In Julia, to ensure that the code you write executes fast and efficiently, it is important to benchmark frequently. There's lots of really useful tips in the [Performance Tips] section in the official documentation.

[Performance Tips]: https://docs.julialang.org/en/v1/manual/performance-tips/

In this blog post, I want to touch on one specific performance tip: containers with abstract types and type inference.

# Toy problem

Let's define a toy problem to work with.

In [2]:
abstract type Shape end
area(::Shape) = 0.0

@kwdef struct Square <: Shape
    side::Float64 = rand()
end
area(s::Square) = s.side * s.side
    
@kwdef struct Rectangle <: Shape
    width::Float64 = rand()
    height::Float64 = rand()

§ SUPPLIED DATA
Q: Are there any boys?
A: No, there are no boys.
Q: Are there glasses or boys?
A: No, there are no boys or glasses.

§ ACTIONS TO TAKE
- a) Please duplicate the Julia excerpt between "In this blog" and "to work with.", inclusive.
- b) List every type name that the Julia excerpt declares with either `abstract type` or `struct`.
The material was drawn from a different source than the Julia excerpt.

§ LIST OF SOLUTIONS
- a)
In this blog post, I want to touch on one specific performance tip: containers with abstract types and type inference.

# Toy problem

Let's define a toy problem to work with.

- b) Shape, Square, Rectangle